[Start of section]

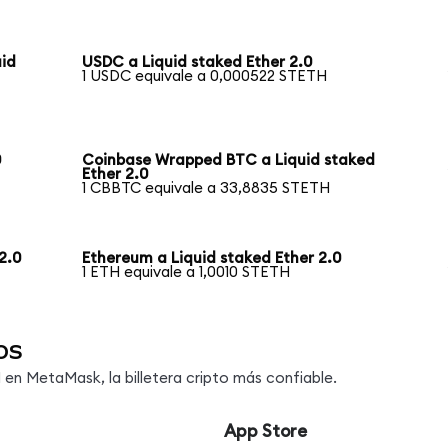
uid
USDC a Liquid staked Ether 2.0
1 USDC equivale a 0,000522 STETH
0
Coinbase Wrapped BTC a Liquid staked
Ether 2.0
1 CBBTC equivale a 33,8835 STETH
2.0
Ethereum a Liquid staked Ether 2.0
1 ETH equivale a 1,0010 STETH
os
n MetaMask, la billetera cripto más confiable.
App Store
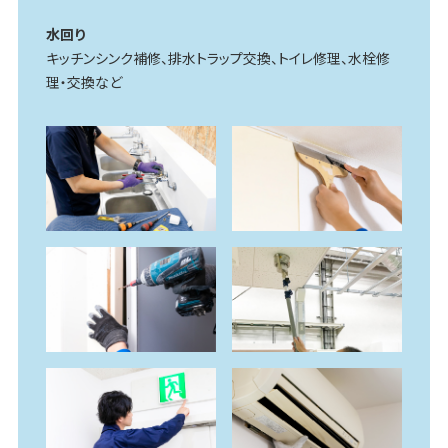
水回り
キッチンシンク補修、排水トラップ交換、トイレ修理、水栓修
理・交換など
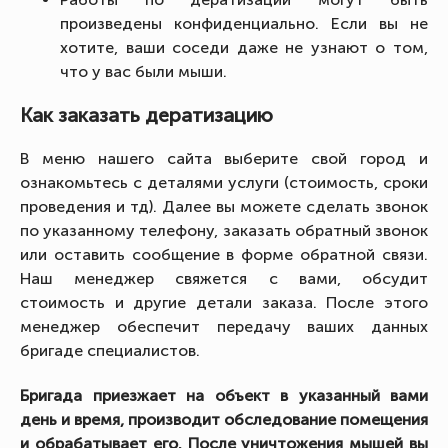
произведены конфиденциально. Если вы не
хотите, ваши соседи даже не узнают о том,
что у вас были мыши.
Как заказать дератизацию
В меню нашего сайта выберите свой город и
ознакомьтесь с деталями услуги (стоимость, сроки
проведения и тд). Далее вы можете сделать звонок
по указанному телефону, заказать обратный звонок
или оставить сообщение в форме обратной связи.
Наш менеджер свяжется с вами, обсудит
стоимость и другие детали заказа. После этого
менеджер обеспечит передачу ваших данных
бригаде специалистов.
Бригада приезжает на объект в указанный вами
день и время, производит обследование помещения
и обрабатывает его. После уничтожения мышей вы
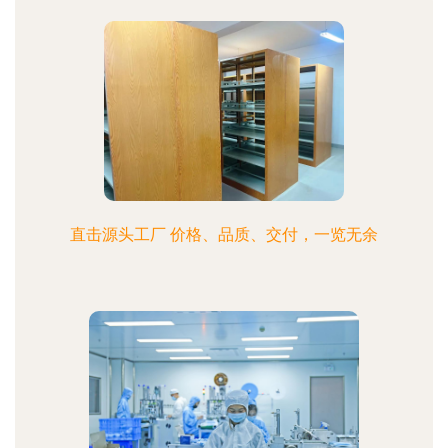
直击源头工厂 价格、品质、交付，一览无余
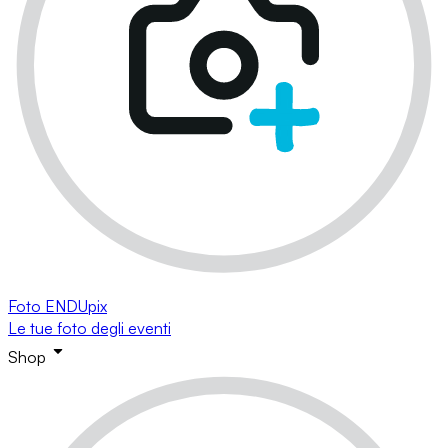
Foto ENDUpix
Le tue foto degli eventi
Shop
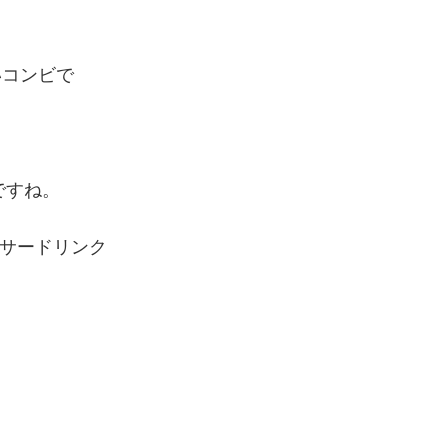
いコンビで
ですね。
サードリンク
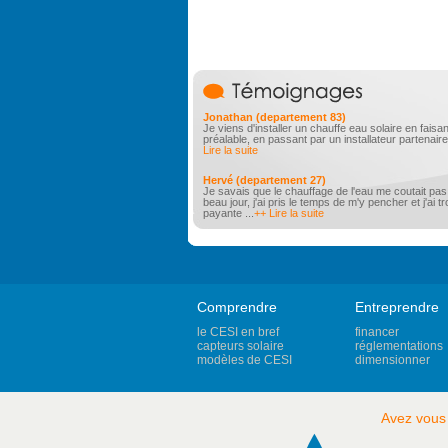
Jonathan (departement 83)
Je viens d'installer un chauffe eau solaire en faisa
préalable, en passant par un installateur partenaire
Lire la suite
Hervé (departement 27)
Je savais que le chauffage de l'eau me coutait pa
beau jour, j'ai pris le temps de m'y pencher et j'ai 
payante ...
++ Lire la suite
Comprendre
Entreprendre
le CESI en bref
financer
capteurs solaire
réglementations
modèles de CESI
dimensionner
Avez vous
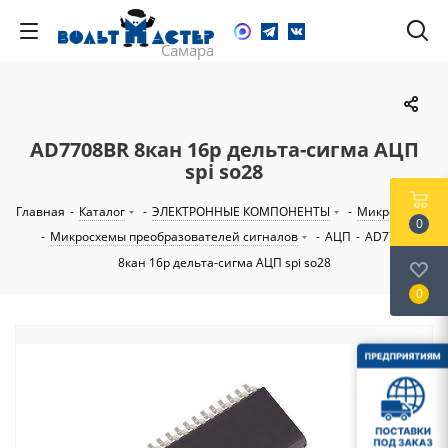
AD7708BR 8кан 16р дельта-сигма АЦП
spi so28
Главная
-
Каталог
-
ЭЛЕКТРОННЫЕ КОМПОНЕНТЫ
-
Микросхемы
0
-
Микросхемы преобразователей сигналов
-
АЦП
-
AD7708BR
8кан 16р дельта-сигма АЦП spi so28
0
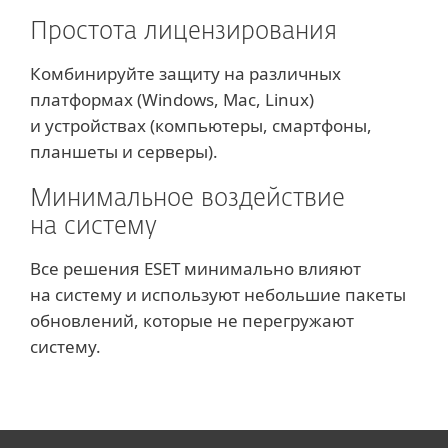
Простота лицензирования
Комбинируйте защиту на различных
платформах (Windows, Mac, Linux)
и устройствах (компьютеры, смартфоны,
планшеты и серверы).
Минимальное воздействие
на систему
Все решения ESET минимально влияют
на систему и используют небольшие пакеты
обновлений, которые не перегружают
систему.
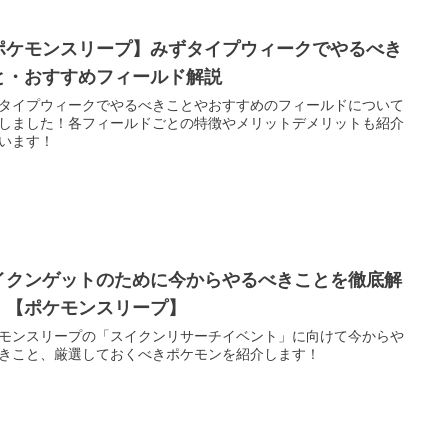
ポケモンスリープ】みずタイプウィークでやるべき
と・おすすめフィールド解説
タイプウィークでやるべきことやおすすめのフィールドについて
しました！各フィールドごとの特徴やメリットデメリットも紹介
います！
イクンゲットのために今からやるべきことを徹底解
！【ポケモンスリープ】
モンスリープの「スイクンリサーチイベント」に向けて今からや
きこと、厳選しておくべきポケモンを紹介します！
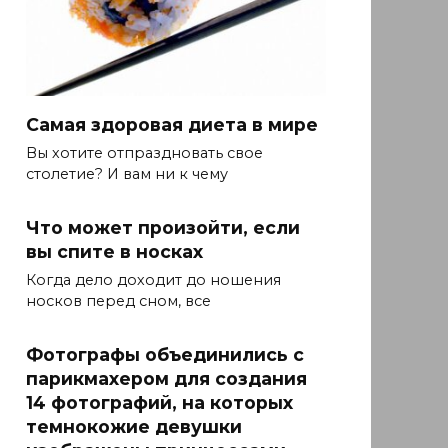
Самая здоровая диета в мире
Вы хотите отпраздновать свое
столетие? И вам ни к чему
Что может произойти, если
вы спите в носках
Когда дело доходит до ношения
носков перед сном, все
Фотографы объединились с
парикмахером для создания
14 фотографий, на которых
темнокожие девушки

[End of section]

Directions for this task: Retype all of the lines above character for character, and leave the pictures out of your copy.

Task response:
uid
USDC a Liquid staked Ether 2.0
1 USDC equivale a 0,000522 STETH
0
Coinbase Wrapped BTC a Liquid staked
Ether 2.0
1 CBBTC equivale a 33,8835 STETH
2.0
Ethereum a Liquid staked Ether 2.0
1 ETH equivale a 1,0010 STETH
os
n MetaMask, la billetera cripto más confiable.
App Store
水回り
キッチンシンク補修、排水トラップ交換、トイレ修理、水栓修
理・交換など
произведены конфиденциально. Если вы не
хотите, ваши соседи даже не узнают о том,
что у вас были мыши.
Как заказать дератизацию
В меню нашего сайта выберите свой город и
ознакомьтесь с деталями услуги (стоимость, сроки
проведения и тд). Далее вы можете сделать звонок
по указанному телефону, заказать обратный звонок
или оставить сообщение в форме обратной связи.
Наш менеджер свяжется с вами, обсудит
стоимость и другие детали заказа. После этого
менеджер обеспечит передачу ваших данных
бригаде специалистов.
Бригада приезжает на объект в указанный вами
день и время, производит обследование помещения
и обрабатывает его. После уничтожения мышей вы
直击源头工厂 价格、品质、交付，一览无余
Foto ENDUpix
Le tue foto degli eventi
Shop
いコンビで
ですね。
サードリンク
Jonathan (departement 83)
Je viens d'installer un chauffe eau solaire en faisa
préalable, en passant par un installateur partenaire
Lire la suite
Hervé (departement 27)
Je savais que le chauffage de l'eau me coutait pa
beau jour, j'ai pris le temps de m'y pencher et j'ai 
payante ...
++ Lire la suite
Comprendre
Entreprendre
le CESI en bref
financer
capteurs solaire
réglementations
modèles de CESI
dimensionner
Avez vous
AD7708BR 8кан 16р дельта-сигма АЦП
spi so28
Главная
-
Каталог
-
ЭЛЕКТРОННЫЕ КОМПОНЕНТЫ
-
Микросхемы
0
-
Микросхемы преобразователей сигналов
-
АЦП
-
AD7708BR
8кан 16р дельта-сигма АЦП spi so28
0
Простота лицензирования
Комбинируйте защиту на различных
платформах (Windows, Mac, Linux)
и устройствах (компьютеры, смартфоны,
планшеты и серверы).
Минимальное воздействие
на систему
Все решения ESET минимально влияют
на систему и используют небольшие пакеты
обновлений, которые не перегружают
систему.
ポケモンスリープ】みずタイプウィークでやるべき
と・おすすめフィールド解説
タイプウィークでやるべきことやおすすめのフィールドについて
しました！各フィールドごとの特徴やメリットデメリットも紹介
います！
イクンゲットのために今からやるべきことを徹底解
！【ポケモンスリープ】
モンスリープの「スイクンリサーチイベント」に向けて今からや
きこと、厳選しておくべきポケモンを紹介します！
Самая здоровая диета в мире
Вы хотите отпраздновать свое
столетие? И вам ни к чему
Что может произойти, если
вы спите в носках
Когда дело доходит до ношения
носков перед сном, все
Фотографы объединились с
парикмахером для создания
14 фотографий, на которых
темнокожие девушки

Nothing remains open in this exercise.